Valga la pena decir que los
bachilleres salen cada vez más temprano del colegio. Yo empecé mi carrera a
los 18 años pero ahora veo jóvenes de dieciséis y hasta de quince que comienzan
la universidad. ¿Qué se puede exigir a esa edad? Son prácticamente niños y la
libertad que se experimenta en esos centros, la universalidad de ideas que se
vive, es tan grande, que prácticamente es normal que los primeros semestres sea
imposible concentrarse y se piense más allá de la niña linda de segundo semestre o
en la rumba del fin de semana.
Eso, desde luego, es normal. Lo grave es cuando los estudiantes se quedan
ahí y van a la universidad como reses a llenar un pupitre y a graduarse porque ‘es
lo que hay que hacer’.
Creo que la universidad no es tan importante
porque considero que es un método pero no un fin. La persona que está enamorada
de su carrera sale adelante sin importar que tan mediocres sean sus profesores
o compañeros.
Esa es la persona que puede pasar
como ‘sapo’ o ‘lambón’ que no sale de los laboratorios o bibliotecas, que vive
pegada del qué más sabe para conocer cómo funcionan las cosas y posteriormente
pedirá permiso para ver si puede probar a ver ‘cómo es eso’. Es quien se solla
la universidad pero no por algo tan estúpido como una nota sino porque en
verdad ama el conocimento y está enamorado de su carrera.

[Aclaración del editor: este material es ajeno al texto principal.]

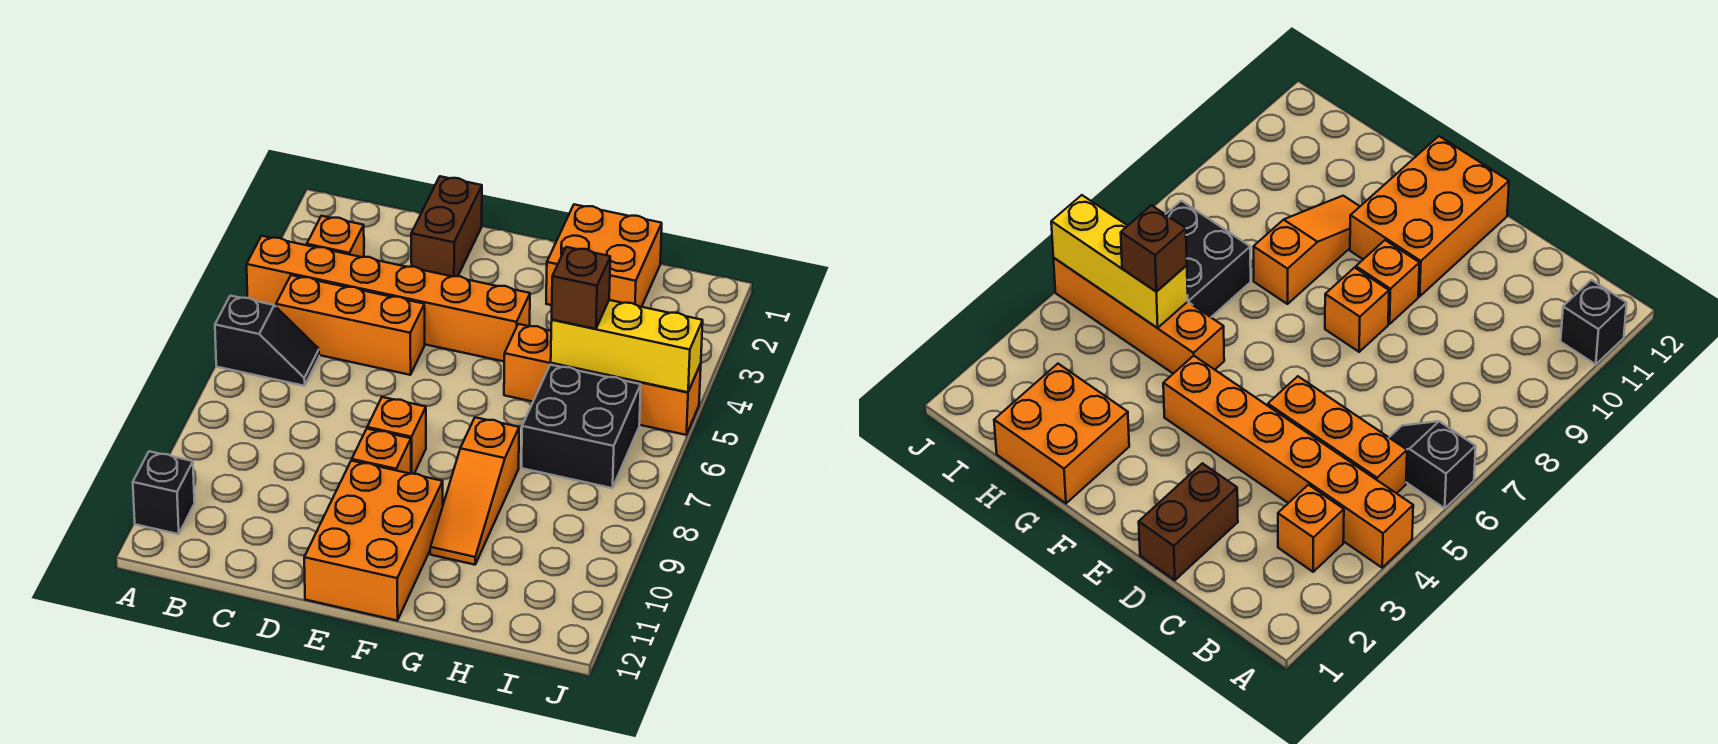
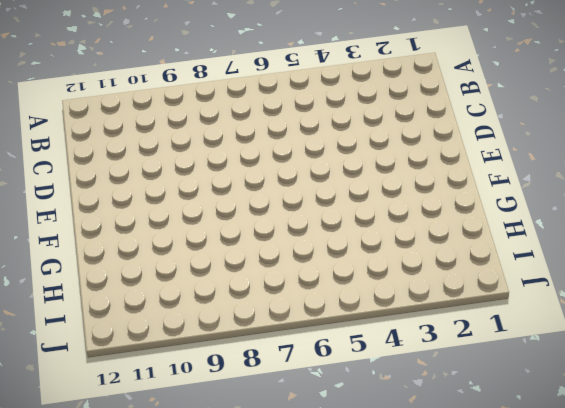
none -> orange brick A4:F4 level 1
none -> black slope A6:B6 level 1 top A
none -> black brick A11 level 1

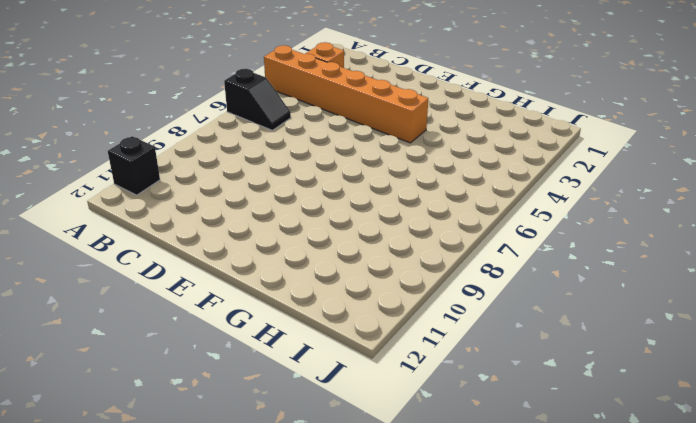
none -> orange brick B5:D5 level 1
none -> brown brick D1:D2 level 1
none -> orange brick E8 level 1

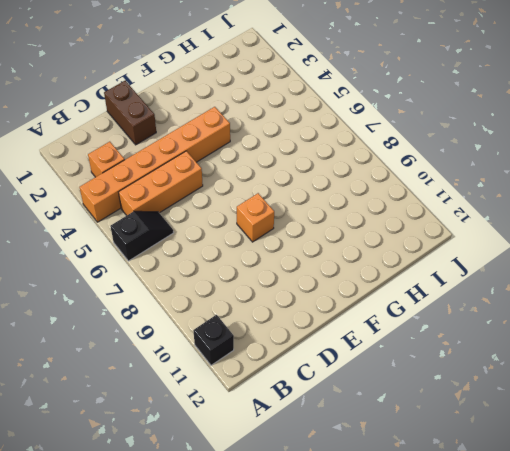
none -> orange brick E9 level 1
none -> orange brick E10:F12 level 1
none -> orange brick G1:H2 level 1

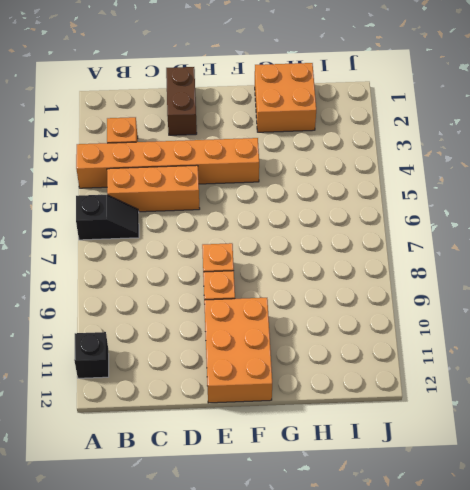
none -> orange brick G5:J5 level 1
none -> orange slope G8:G10 level 1 top 8
none -> black brick H6:I7 level 1

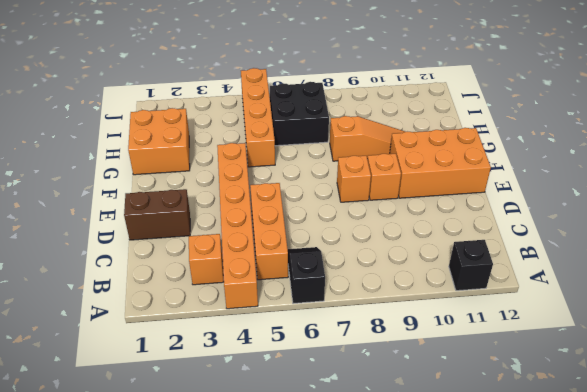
none -> yellow brick H5:J5 level 2
none -> brown brick H5 level 3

Para mí desgracia, descubrí en décimo
semestre de periodismo que soy un escritor atrapado en un comunicador social.
Eso explica mi apatía ante las materias –debo decir, en mi defensa, que mi
promedio fue bueno- y por qué no
mantenía metido en la sala de fotografía o en las consolas de sonido o con una
cámara rondando todo el día en busca de una noticia.
Creo que la universidad no es
trascendental porque quien en verdad ama lo que hace no la necesita. Yo adoro la
lectura y escritura y llegué a Cervantes, a Joyce, a Homero, a García Márquez,
a Cortázar y a tantos miles de maestros por el conocimiento, por lo que tenían que decirme, por aprender como ellos llegaron a ser maestros
inmortales. No necesité nunca que un maestro –mediocre o no- tuviera que
guiarme ante ellos, simplemente sucedió. Y fue magnífico.
Hay una anécdota que seguramente muchos conocen pero que
publico porque no faltará quien no la sepa. Steve Jobs, el genio informático recientemente
fallecido, no terminó la universidad, abandonó la carrera pero seguía
asistiendo al campus solamente a las materias que él creía convenientes para su
proyecto de vida. Seguramente fue una locura y un salto al vacío, pero viendo
los resultados actuales ¿Quién podría decir qué es un idiota?
En Colombia somos como termitas: Nos
alimentamos de papel y le creemos a cualquier idiota por el hecho de tener
grado, o maestría, o doctorado. Si una persona puede tener acceso a esos
estudios lo único que demuestra es que, probablemente, ha tenido mayores
oportunidades que el resto de las demás personas y que existe un interés ya sea
genuino o no, de obtener un mayor conocimiento.
A mí una persona no me deslumbra por
sus títulos rimbombantes sino por el amor que tengan por su carrera, la pasión
por su trabajo y eso, apreciado lector, se vislumbra no sólo en su trabajo sino
en su manera de ver y vivir la vida.